Only the lines with "middle" in the entries below belong in the answer; please copy them.

* Data shown *
BEGIN
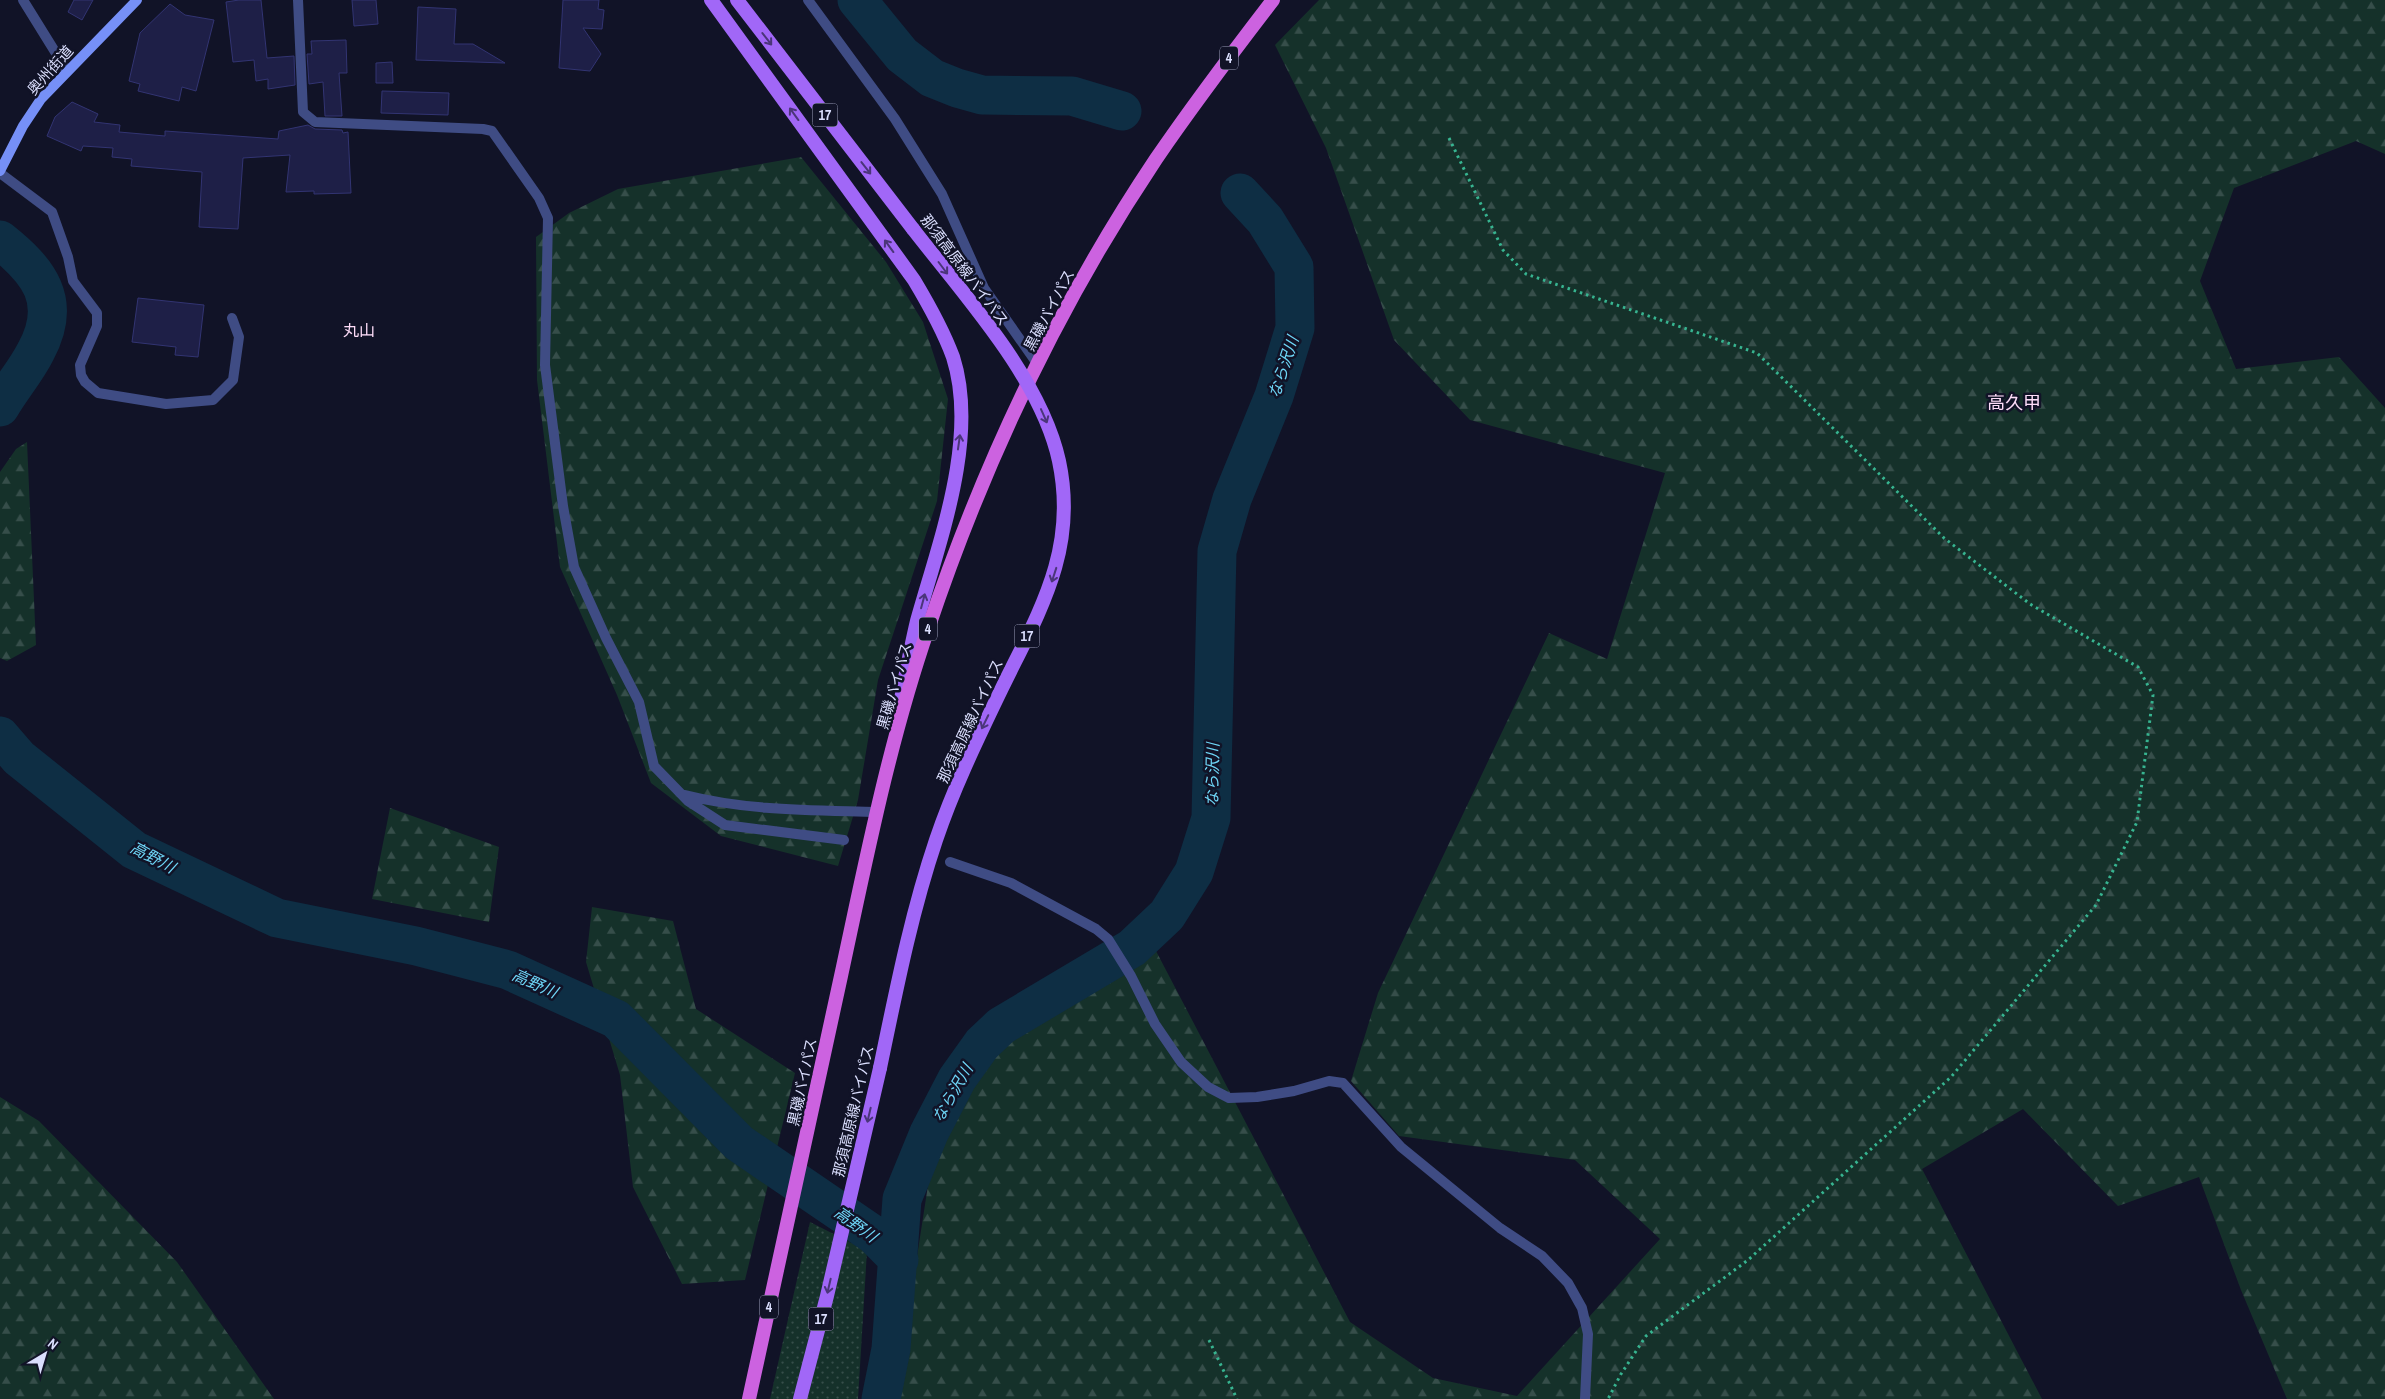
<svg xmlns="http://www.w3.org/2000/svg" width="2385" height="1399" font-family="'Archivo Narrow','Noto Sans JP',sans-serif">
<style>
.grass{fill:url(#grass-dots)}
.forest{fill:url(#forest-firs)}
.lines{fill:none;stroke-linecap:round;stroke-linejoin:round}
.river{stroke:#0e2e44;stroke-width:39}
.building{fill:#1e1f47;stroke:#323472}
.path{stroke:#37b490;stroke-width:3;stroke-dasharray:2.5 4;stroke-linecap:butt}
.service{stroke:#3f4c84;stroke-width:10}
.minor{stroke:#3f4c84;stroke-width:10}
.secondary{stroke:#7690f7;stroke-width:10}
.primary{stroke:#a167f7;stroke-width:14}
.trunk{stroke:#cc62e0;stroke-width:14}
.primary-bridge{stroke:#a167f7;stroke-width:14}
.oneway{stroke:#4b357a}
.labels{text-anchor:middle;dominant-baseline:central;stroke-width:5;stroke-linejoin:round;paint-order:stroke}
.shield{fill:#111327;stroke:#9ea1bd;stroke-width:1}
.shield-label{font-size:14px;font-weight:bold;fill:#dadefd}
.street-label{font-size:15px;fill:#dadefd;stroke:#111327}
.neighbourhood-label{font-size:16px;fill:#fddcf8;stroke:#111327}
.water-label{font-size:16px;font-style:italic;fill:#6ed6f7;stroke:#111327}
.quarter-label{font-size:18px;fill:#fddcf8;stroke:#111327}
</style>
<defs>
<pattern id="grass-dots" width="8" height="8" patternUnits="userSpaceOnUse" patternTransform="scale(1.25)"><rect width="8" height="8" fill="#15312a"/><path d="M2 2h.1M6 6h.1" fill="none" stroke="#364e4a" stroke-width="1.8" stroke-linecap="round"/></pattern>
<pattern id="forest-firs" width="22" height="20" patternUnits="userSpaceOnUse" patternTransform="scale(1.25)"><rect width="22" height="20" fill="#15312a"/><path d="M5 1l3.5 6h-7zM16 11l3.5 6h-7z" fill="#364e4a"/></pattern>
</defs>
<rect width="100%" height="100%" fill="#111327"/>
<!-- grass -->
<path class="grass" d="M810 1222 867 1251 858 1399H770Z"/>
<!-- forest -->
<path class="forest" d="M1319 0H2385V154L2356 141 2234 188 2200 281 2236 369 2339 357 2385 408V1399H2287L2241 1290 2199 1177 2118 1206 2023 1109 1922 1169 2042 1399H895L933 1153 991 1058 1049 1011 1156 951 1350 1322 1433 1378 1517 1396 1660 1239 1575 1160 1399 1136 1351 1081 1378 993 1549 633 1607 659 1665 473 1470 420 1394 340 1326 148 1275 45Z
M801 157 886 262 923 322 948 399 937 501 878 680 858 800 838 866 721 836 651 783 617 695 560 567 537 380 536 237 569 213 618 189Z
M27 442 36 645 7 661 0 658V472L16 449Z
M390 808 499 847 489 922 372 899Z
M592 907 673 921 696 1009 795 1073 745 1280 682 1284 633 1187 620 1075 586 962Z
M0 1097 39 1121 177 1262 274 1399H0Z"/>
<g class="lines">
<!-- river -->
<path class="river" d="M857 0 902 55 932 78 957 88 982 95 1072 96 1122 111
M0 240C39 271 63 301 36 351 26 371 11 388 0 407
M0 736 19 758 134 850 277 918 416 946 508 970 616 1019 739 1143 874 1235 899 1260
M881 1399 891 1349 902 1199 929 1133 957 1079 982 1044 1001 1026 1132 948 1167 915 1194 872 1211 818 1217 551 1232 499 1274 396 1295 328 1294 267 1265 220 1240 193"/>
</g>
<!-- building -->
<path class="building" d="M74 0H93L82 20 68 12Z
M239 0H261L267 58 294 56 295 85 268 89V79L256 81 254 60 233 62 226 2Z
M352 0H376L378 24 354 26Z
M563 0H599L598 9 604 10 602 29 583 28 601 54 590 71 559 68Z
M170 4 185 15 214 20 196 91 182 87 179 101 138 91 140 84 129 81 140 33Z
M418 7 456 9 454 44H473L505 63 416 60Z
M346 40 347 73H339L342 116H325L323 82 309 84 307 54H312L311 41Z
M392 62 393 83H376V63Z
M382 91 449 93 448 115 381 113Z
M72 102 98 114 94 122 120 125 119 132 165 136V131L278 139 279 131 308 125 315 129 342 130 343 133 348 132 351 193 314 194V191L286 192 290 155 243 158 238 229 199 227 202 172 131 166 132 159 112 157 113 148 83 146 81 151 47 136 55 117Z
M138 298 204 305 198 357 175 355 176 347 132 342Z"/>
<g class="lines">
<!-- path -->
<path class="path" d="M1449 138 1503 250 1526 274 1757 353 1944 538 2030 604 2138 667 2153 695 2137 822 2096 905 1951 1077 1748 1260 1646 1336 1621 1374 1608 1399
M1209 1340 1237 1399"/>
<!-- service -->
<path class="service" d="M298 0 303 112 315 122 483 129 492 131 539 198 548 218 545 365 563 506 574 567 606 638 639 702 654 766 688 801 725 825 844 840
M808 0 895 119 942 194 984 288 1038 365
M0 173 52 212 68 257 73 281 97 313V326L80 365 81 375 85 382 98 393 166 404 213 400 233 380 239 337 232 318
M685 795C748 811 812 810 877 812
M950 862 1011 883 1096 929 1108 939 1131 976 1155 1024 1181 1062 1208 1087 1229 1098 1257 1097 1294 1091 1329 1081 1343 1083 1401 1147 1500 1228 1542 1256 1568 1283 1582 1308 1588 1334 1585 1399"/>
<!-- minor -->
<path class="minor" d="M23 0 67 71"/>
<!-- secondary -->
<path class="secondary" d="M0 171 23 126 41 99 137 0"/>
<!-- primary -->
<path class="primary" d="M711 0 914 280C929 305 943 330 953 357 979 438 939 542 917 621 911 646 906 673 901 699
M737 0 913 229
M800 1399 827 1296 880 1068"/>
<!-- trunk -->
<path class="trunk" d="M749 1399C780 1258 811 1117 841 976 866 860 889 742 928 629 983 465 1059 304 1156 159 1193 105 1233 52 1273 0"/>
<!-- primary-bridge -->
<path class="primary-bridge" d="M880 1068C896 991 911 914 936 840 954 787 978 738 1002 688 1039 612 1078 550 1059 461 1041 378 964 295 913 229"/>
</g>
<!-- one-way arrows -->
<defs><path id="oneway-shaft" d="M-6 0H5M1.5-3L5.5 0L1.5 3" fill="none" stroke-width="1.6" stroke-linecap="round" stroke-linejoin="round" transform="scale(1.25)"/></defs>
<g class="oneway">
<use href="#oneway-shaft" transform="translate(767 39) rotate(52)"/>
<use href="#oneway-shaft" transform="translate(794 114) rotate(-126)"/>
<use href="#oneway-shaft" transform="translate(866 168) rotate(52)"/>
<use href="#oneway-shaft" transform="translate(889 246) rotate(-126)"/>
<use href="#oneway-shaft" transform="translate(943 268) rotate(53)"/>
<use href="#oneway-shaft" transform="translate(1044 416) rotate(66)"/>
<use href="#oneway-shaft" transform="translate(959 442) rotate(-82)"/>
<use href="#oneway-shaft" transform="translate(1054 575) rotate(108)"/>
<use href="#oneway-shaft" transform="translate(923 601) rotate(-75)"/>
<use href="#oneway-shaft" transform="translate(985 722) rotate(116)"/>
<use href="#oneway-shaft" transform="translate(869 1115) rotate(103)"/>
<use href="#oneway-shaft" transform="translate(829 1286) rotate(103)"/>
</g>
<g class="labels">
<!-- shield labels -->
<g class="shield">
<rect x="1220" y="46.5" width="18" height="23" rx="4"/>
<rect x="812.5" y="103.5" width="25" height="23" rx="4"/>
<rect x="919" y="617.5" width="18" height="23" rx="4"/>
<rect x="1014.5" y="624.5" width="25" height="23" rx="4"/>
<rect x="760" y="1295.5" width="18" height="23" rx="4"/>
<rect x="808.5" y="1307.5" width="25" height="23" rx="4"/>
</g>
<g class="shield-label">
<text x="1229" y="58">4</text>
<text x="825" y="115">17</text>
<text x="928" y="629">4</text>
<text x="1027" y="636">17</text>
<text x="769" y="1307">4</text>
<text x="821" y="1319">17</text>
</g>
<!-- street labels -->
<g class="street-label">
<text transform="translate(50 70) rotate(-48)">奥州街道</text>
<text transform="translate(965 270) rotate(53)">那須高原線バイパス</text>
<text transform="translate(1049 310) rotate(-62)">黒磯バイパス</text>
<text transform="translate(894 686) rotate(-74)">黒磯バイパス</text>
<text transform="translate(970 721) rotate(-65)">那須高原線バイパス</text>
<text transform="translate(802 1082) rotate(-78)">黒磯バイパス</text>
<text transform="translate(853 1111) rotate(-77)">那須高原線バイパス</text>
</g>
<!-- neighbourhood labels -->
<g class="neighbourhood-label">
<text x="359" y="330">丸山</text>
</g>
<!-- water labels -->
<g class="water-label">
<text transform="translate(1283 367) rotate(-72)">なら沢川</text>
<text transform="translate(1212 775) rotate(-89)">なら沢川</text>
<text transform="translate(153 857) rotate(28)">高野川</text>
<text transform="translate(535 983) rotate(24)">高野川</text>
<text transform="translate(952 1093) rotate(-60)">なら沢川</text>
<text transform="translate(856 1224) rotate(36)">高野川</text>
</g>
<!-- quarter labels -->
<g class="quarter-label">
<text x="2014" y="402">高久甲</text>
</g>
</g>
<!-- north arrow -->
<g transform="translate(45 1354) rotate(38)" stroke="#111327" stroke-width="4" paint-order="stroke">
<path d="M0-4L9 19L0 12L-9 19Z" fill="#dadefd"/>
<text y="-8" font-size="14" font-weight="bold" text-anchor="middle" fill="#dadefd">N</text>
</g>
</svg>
END
* Response to the exercise *
.labels{text-anchor:middle;dominant-baseline:central;stroke-width:5;stroke-linejoin:round;paint-order:stroke}
<text y="-8" font-size="14" font-weight="bold" text-anchor="middle" fill="#dadefd">N</text>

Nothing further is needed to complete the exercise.